> **Do this**: Update the items below by changing each occurrence of "point_idx" to "point_id", and reproduce every line with nothing else altered.

> **Record set**:
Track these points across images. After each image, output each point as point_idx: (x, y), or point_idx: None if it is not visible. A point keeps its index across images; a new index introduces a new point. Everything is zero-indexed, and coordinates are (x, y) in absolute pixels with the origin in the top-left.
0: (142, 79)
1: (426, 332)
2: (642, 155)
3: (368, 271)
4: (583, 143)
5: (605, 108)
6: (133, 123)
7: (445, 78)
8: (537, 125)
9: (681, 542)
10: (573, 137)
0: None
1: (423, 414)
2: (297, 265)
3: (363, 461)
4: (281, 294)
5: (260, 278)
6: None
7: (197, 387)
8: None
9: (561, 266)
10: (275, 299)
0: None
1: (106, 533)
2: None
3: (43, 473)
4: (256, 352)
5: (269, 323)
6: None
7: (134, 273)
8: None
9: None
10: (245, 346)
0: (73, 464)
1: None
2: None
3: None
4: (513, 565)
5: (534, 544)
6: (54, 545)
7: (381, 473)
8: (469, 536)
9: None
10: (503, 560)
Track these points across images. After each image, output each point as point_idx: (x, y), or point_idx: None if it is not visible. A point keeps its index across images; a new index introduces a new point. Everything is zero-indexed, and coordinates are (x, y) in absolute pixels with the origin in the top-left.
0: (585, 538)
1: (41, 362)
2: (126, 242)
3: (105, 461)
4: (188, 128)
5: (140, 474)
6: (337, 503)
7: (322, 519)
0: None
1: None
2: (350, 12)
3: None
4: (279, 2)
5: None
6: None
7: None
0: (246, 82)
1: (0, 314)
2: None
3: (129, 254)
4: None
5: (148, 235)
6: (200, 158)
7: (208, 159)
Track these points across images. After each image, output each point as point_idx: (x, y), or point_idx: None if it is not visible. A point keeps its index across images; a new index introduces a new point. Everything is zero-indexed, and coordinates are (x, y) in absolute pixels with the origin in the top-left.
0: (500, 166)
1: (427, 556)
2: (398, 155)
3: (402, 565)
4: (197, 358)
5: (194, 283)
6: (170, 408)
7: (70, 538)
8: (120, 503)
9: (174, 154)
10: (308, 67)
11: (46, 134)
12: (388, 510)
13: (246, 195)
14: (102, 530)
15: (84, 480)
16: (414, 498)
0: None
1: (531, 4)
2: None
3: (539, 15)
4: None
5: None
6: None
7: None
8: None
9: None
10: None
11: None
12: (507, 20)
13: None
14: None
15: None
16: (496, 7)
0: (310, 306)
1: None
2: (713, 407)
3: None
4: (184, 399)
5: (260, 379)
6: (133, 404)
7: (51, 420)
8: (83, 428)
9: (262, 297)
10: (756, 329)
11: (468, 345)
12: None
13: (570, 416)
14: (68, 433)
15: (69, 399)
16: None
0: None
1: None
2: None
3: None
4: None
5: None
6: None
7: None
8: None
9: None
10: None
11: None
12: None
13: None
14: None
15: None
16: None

> **Correct answer**:
Track these points across images. After each image, output each point as point_id: (x, y), or point_id: None if it is not visible. A point keeps its index across images; a new index introduces a new point. Everything is zero-indexed, and coordinates are (x, y) in absolute pixels with the origin in the top-left.
0: (142, 79)
1: (426, 332)
2: (642, 155)
3: (368, 271)
4: (583, 143)
5: (605, 108)
6: (133, 123)
7: (445, 78)
8: (537, 125)
9: (681, 542)
10: (573, 137)
0: None
1: (423, 414)
2: (297, 265)
3: (363, 461)
4: (281, 294)
5: (260, 278)
6: None
7: (197, 387)
8: None
9: (561, 266)
10: (275, 299)
0: None
1: (106, 533)
2: None
3: (43, 473)
4: (256, 352)
5: (269, 323)
6: None
7: (134, 273)
8: None
9: None
10: (245, 346)
0: (73, 464)
1: None
2: None
3: None
4: (513, 565)
5: (534, 544)
6: (54, 545)
7: (381, 473)
8: (469, 536)
9: None
10: (503, 560)
Track these points across images. After each image, output each point as point_id: (x, y), or point_id: None if it is not visible. A point keeps its index across images; a new index introduces a new point. Everything is zero-indexed, and coordinates are (x, y) in absolute pixels with the origin in the top-left.
0: (585, 538)
1: (41, 362)
2: (126, 242)
3: (105, 461)
4: (188, 128)
5: (140, 474)
6: (337, 503)
7: (322, 519)
0: None
1: None
2: (350, 12)
3: None
4: (279, 2)
5: None
6: None
7: None
0: (246, 82)
1: (0, 314)
2: None
3: (129, 254)
4: None
5: (148, 235)
6: (200, 158)
7: (208, 159)
Track these points across images. After each image, output each point as point_id: (x, y), or point_id: None if it is not visible. A point keeps its index across images; a new index introduces a new point. Everything is zero-indexed, and coordinates are (x, y) in absolute pixels with the origin in the top-left.
0: (500, 166)
1: (427, 556)
2: (398, 155)
3: (402, 565)
4: (197, 358)
5: (194, 283)
6: (170, 408)
7: (70, 538)
8: (120, 503)
9: (174, 154)
10: (308, 67)
11: (46, 134)
12: (388, 510)
13: (246, 195)
14: (102, 530)
15: (84, 480)
16: (414, 498)
0: None
1: (531, 4)
2: None
3: (539, 15)
4: None
5: None
6: None
7: None
8: None
9: None
10: None
11: None
12: (507, 20)
13: None
14: None
15: None
16: (496, 7)
0: (310, 306)
1: None
2: (713, 407)
3: None
4: (184, 399)
5: (260, 379)
6: (133, 404)
7: (51, 420)
8: (83, 428)
9: (262, 297)
10: (756, 329)
11: (468, 345)
12: None
13: (570, 416)
14: (68, 433)
15: (69, 399)
16: None
0: None
1: None
2: None
3: None
4: None
5: None
6: None
7: None
8: None
9: None
10: None
11: None
12: None
13: None
14: None
15: None
16: None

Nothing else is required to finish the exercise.